St. Louis Call Newspapers

Department of Justice, MSD announce settlement

A settlement between the Metropolitan St. Louis Sewer District, the federal government and the Missouri Coalition for the Environment requiring MSD to make extensive improvement to its sewer systems and treatment plants was lodged last week in U.S. district court.

Under the consent decree, MSD will pay an estimated $4.7 billion over 23 years to eliminate illegal overflows of untreated raw sewage, including basement backups and to reduce pollution levels in urban rivers and streams. 

This injunctive relief is historic in its scope and importance to the people of St. Louis, according to a news release from the Department of Justice and the Environmental Protection Agency.

The settlement equires MSD to install a variety of pollution controls, including the construction of three large storage tunnels ranging from approximately two miles to nine miles in length, and to expand capacity at two treatment plants. 

These controls and similar controls that MSD has already implemented will result in the reduction of almost 13 billion gallons per year of overflows into nearby streams and rivers, the release stated.

MSD also will be required to develop and implement a comprehensive plan to eliminate more than 200 illegal discharge points within its sanitary sewer system. Finally, MSD will engage in comprehensive and proactive cleaning, maintenance and emergency response programs to improve sewer system performance and to eliminate overflows from its sewer systems, including basement backups, releases into buildings and onto property.

PARTS OF THE EXERCISE:
1. Reproduce the part of the sewer settlement article that begins at the words "Department of Justice, MSD" and stops after the words "U.S. district court.".
2. Using the sewer settlement article, answer these questions:
(a) What amount will MSD pay under the consent decree, and over how many years?
(b) How many large storage tunnels does the settlement require MSD to build?
(c) How many illegal discharge points must MSD's comprehensive plan eliminate?

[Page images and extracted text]
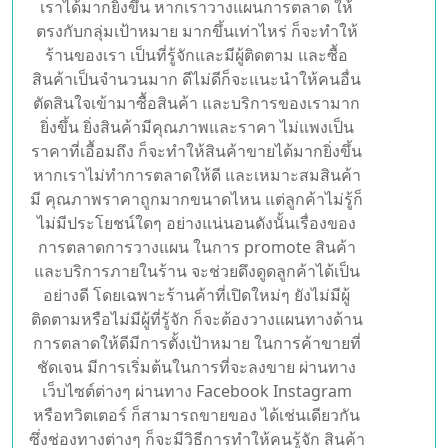
ไม่ว่าจะเป็นการขายของ ผ่านทางช่องทางใด
แน่นอนว่า เรื่องของการวางแผนการตลาด เป็นสิ่ง
จำเป็นและสำคัญเป็นอย่างยิ่ง ยิ่งเราวางแผนการ
ตลาดดีและเหมาะสม มีโปรโมชั่นที่ดึงดูดใจ ก็จะ
ทำให้สามารถดึงดูด ความต้องการของลูกค้า ให้
สามารถตัดสินใจ เข้ามาซื้อสินค้าและบริการ ของ
เราได้มากยิ่งขึ้น หากเราวางแผนการตลาด ให้
ตรงกับกลุ่มเป้าหมาย มากขึ้นเท่าไหร่ ก็จะทำให้
ร้านของเรา เป็นที่รู้จักและมีผู้ติดตาม และซื้อ
สินค้าเป็นจำนวนมาก ดีไม่ดีก็จะแนะนำให้คนอื่น
ตัดสินใจเข้ามาซื้อสินค้า และบริการของเรามาก
ยิ่งขึ้น ยิ่งสินค้ามีคุณภาพและราคา ไม่แพงเป็น
ราคาที่เอื้อมถึง ก็จะทำให้สินค้าขายได้มากยิ่งขึ้น
หากเราไม่ทำการตลาดให้ดี และเหมาะสมสินค้า
มี คุณภาพราคาถูกมากขนาดไหน แต่ลูกค้าไม่รู้ก็
ไม่มีประโยชน์ใดๆ อย่างแน่นอนดังนั้นเรื่องของ
การตลาดการวางแผน ในการ promote สินค้า
และบริการภายในร้าน จะช่วยดึงดูดลูกค้าได้เป็น
อย่างดี โดยเฉพาะร้านค้าที่เปิดใหม่ๆ ยังไม่มีผู้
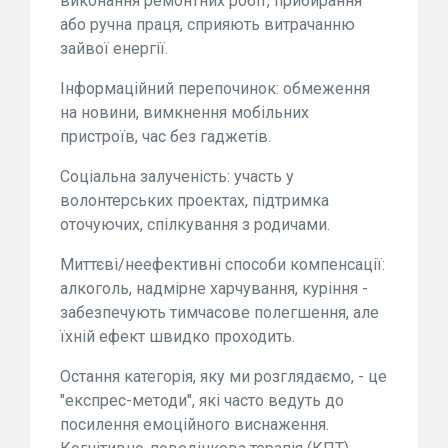
виконання ремонтних робіт, прибирання
або ручна праця, сприяють витрачанню
зайвої енергії.
Інформаційний перепочинок: обмеження
на новини, вимкнення мобільних
пристроїв, час без гаджетів.
Соціальна залученість: участь у
волонтерських проектах, підтримка
оточуючих, спілкування з родичами.
Миттєві/неефективні способи компенсації:
алкоголь, надмірне харчування, куріння -
забезпечують тимчасове полегшення, але
їхній ефект швидко проходить.
Остання категорія, яку ми розглядаємо, - це
"експрес-методи", які часто ведуть до
посилення емоційного виснаження.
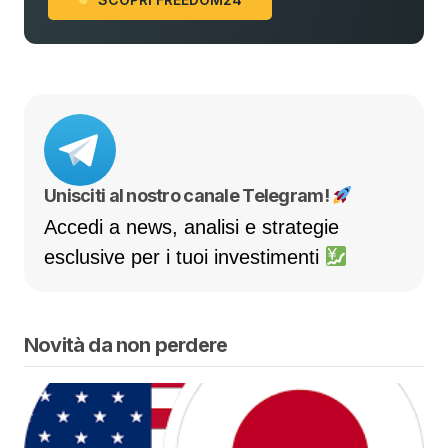
Unisciti al nostro canale Telegram!
Accedi a news, analisi e strategie
esclusive per i tuoi investimenti
Novità da non perdere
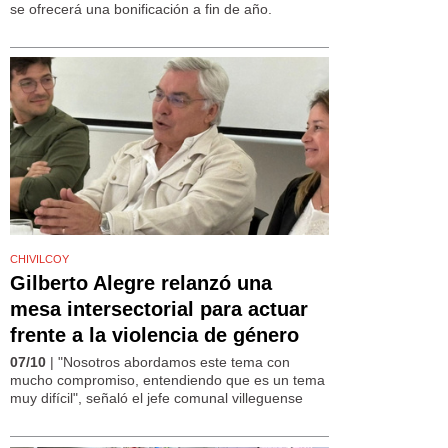
se ofrecerá una bonificación a fin de año.
CHIVILCOY
Gilberto Alegre relanzó una
mesa intersectorial para actuar
frente a la violencia de género
07/10
| "Nosotros abordamos este tema con
mucho compromiso, entendiendo que es un tema
muy difícil", señaló el jefe comunal villeguense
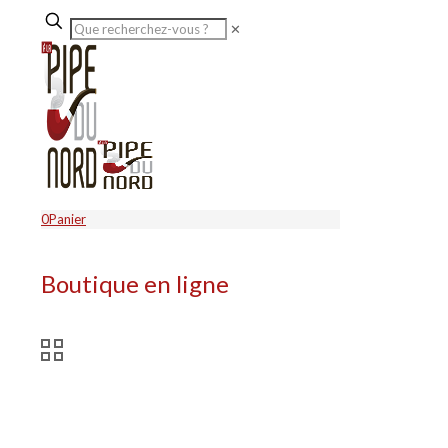
✕
0
Panier
Boutique en ligne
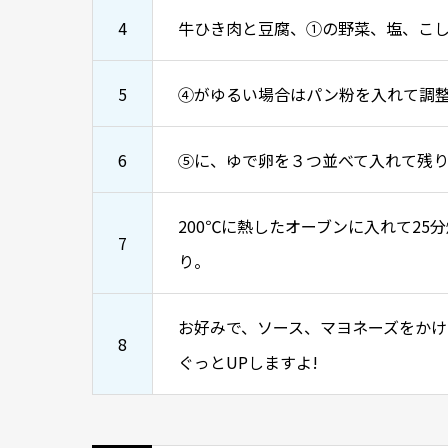
4
牛ひき肉と豆腐、①の野菜、塩、こ
5
④がゆるい場合はパン粉を入れて調
6
⑤に、ゆで卵を３つ並べて入れて残
200℃に熱したオーブンに入れて2
7
り。
お好みで、ソース、マヨネーズをか
8
ぐっとUPしますよ!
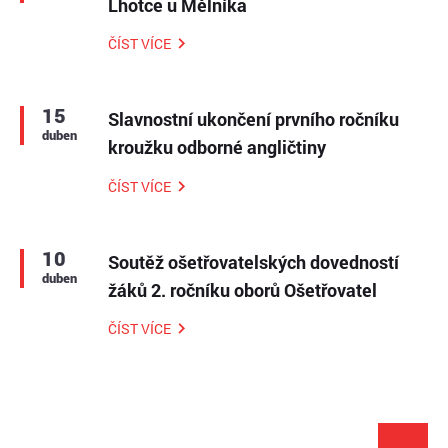
Lhotce u Mělníka
ČÍST VÍCE
15
Slavnostní ukončení prvního ročníku
duben
kroužku odborné angličtiny
ČÍST VÍCE
10
Soutěž ošetřovatelských dovedností
duben
žáků 2. ročníku oborů Ošetřovatel
ČÍST VÍCE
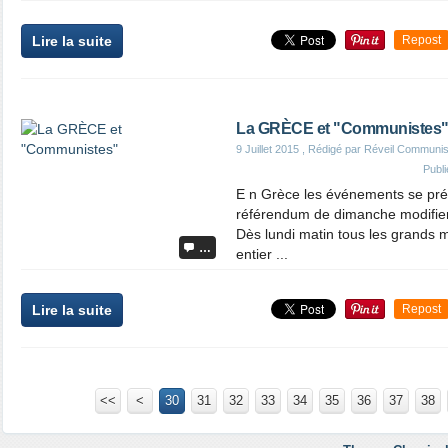
Lire la suite
Repost
La GRÈCE et "Communistes
9 Juillet 2015
, Rédigé par Réveil Communis
Publ
E n Grèce les événements se préci
référendum de dimanche modifier
Dès lundi matin tous les grands
…
entier ...
Lire la suite
Repost
<<
<
10
20
30
31
32
33
34
35
36
37
38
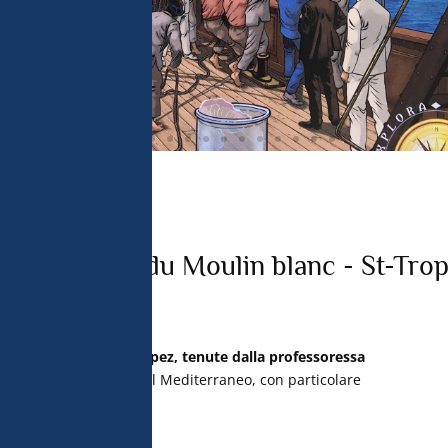
Collège du Moulin blanc - St-Tro
 Moulin Blanc di St Tropez, tenute dalla professoressa
ulle specie a rischio nel Mediterraneo, con particolare
e tartarughe.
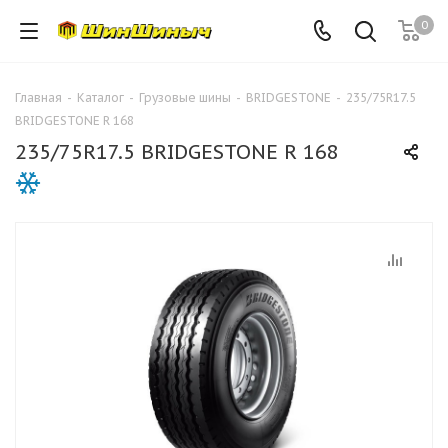
0
Главная
-
Каталог
-
Грузовые шины
-
BRIDGESTONE
-
235/75R17.5
BRIDGESTONE R 168
235/75R17.5 BRIDGESTONE R 168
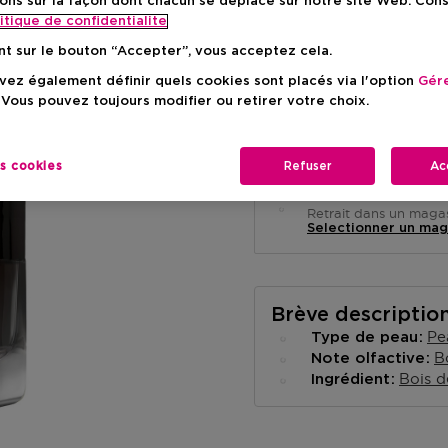
ons sur la façon dont chacun se déplace sur notre site Web. Con
itique de confidentialite
nt sur le bouton “Accepter”, vous acceptez cela.
ez également définir quels cookies sont placés via l'option
Gére
 Vous pouvez toujours modifier ou retirer votre choix.
Livraison à domicile
-
En stock
es cookies
Refuser
Ac
Retrait en magasin
Retrait dans un magas
Selectionner un mag
Brève descriptio
Pe
Type de peau
B
Note olfactive
Bois d
Ingrédient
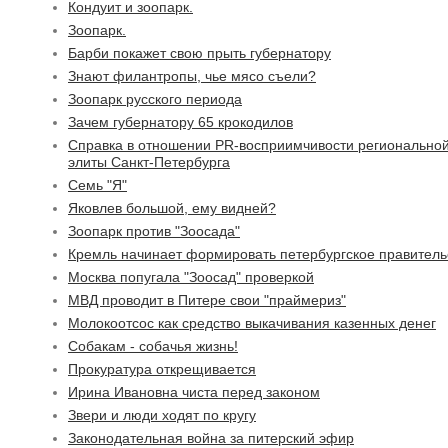
Кондуит и зоопарк.
Зоопарк.
Барби покажет свою прыть губернатору
Знают филантропы, чье мясо съели?
Зоопарк русского периода
Зачем губернатору 65 крокодилов
Справка в отношении PR-восприимчивости регионально
элиты Санкт-Петербурга
Семь "Я"
Яковлев большой, ему видней?
Зоопарк против "Зоосада"
Кремль начинает формировать петербургское правитель
Москва попугала "Зоосад" проверкой
МВД проводит в Питере свои "праймериз"
Молокоотсос как средство выкачивания казенных денег
Собакам - собачья жизнь!
Прокуратура открещивается
Ирина Ивановна чиста перед законом
Звери и люди ходят по кругу
Законодательная война за питерский эфир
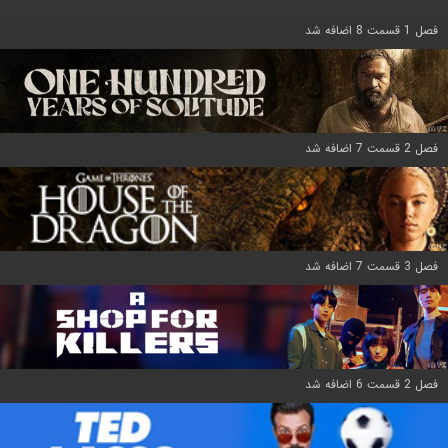
فصل 1 قسمت 8 اضافه شد
فصل 2 قسمت 7 اضافه شد
فصل 3 قسمت 7 اضافه شد
فصل 2 قسمت 6 اضافه شد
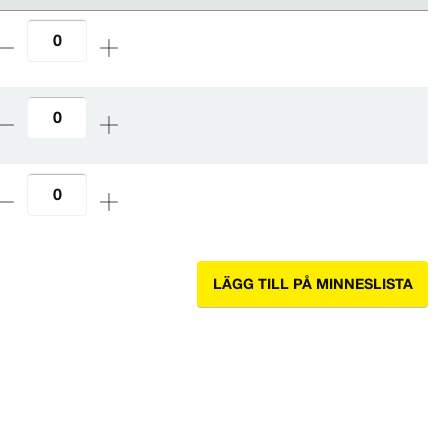
LÄGG TILL PÅ MINNESLISTA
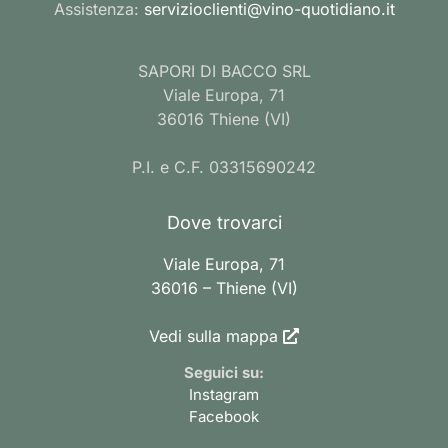
Assistenza:
servizioclienti@vino-quotidiano.it
SAPORI DI BACCO SRL
Viale Europa, 71
36016 Thiene (VI)
P.I. e C.F. 03315690242
Dove trovarci
Viale Europa, 71
36016 – Thiene (VI)
Vedi sulla mappa
Seguici su:
Instagram
Facebook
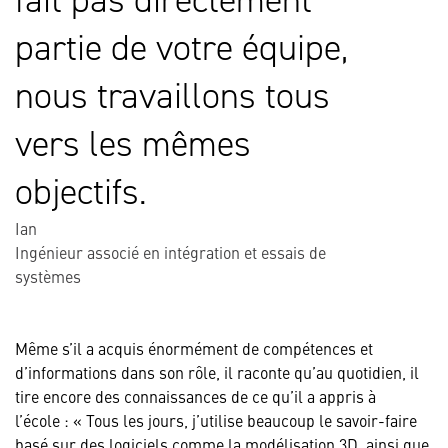
fait pas directement
partie de votre équipe,
nous travaillons tous
vers les mêmes
objectifs.
Ian
Ingénieur associé en intégration et essais de
systèmes
Même s’il a acquis énormément de compétences et
d’informations dans son rôle, il raconte qu’au quotidien, il
tire encore des connaissances de ce qu’il a appris à
l’école : « Tous les jours, j’utilise beaucoup le savoir-faire
basé sur des logiciels comme la modélisation 3D, ainsi que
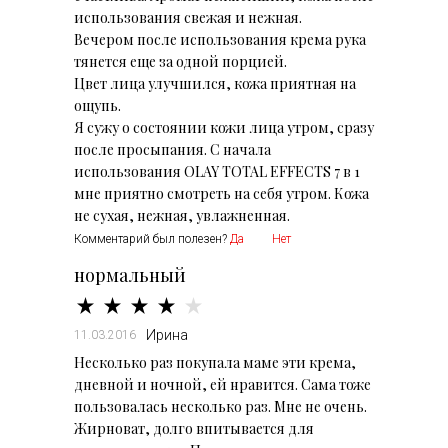
использования свежая и нежная.
Вечером после использования крема рука
тянется еще за одной порцией.
Цвет лица улучшился, кожа приятная на
ощупь.
Я сужу о состоянии кожи лица утром, сразу
после просыпания. С начала
использования OLAY TOTAL EFFECTS 7 в 1
мне приятно смотреть на себя утром. Кожа
не сухая, нежная, увлажненная.
Комментарий был полезен?
Да
Нет
нормальный
Ирина
11.03.2016
Несколько раз покупала маме эти крема,
дневной и ночной, ей нравится. Сама тоже
пользовалась несколько раз. Мне не очень.
Жирноват, долго впитывается для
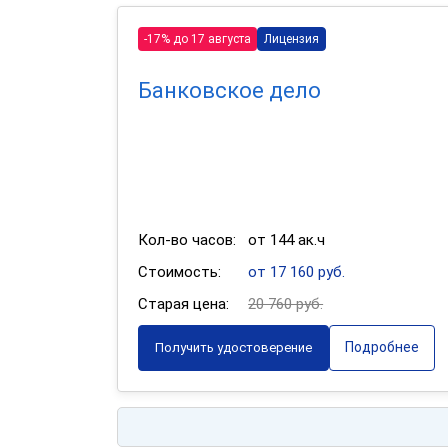
-17% до 17 августа
Лицензия
Банковское дело
Кол-во часов:
от 144 ак.ч
Стоимость:
от 17 160 руб.
Старая цена:
20 760 руб.
Подробнее
Получить удостоверение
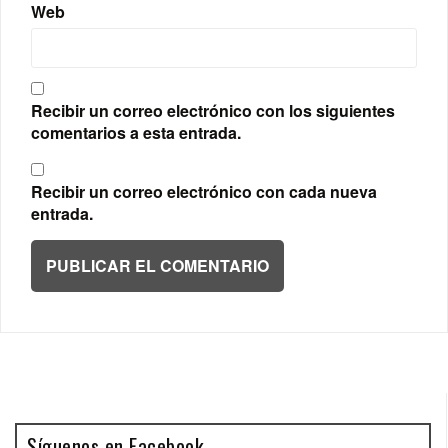
Web
Recibir un correo electrónico con los siguientes
comentarios a esta entrada.
Recibir un correo electrónico con cada nueva
entrada.
Síguenos en Facebook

ANSWERS PROVIDED:
1.
Department of Justice, MSD announce settlement

A settlement between the Metropolitan St. Louis Sewer District, the federal government and the Missouri Coalition for the Environment requiring MSD to make extensive improvement to its sewer systems and treatment plants was lodged last week in U.S. district court.

2.
(a) An estimated $4.7 billion over 23 years.
(b) Three.
(c) More than 200.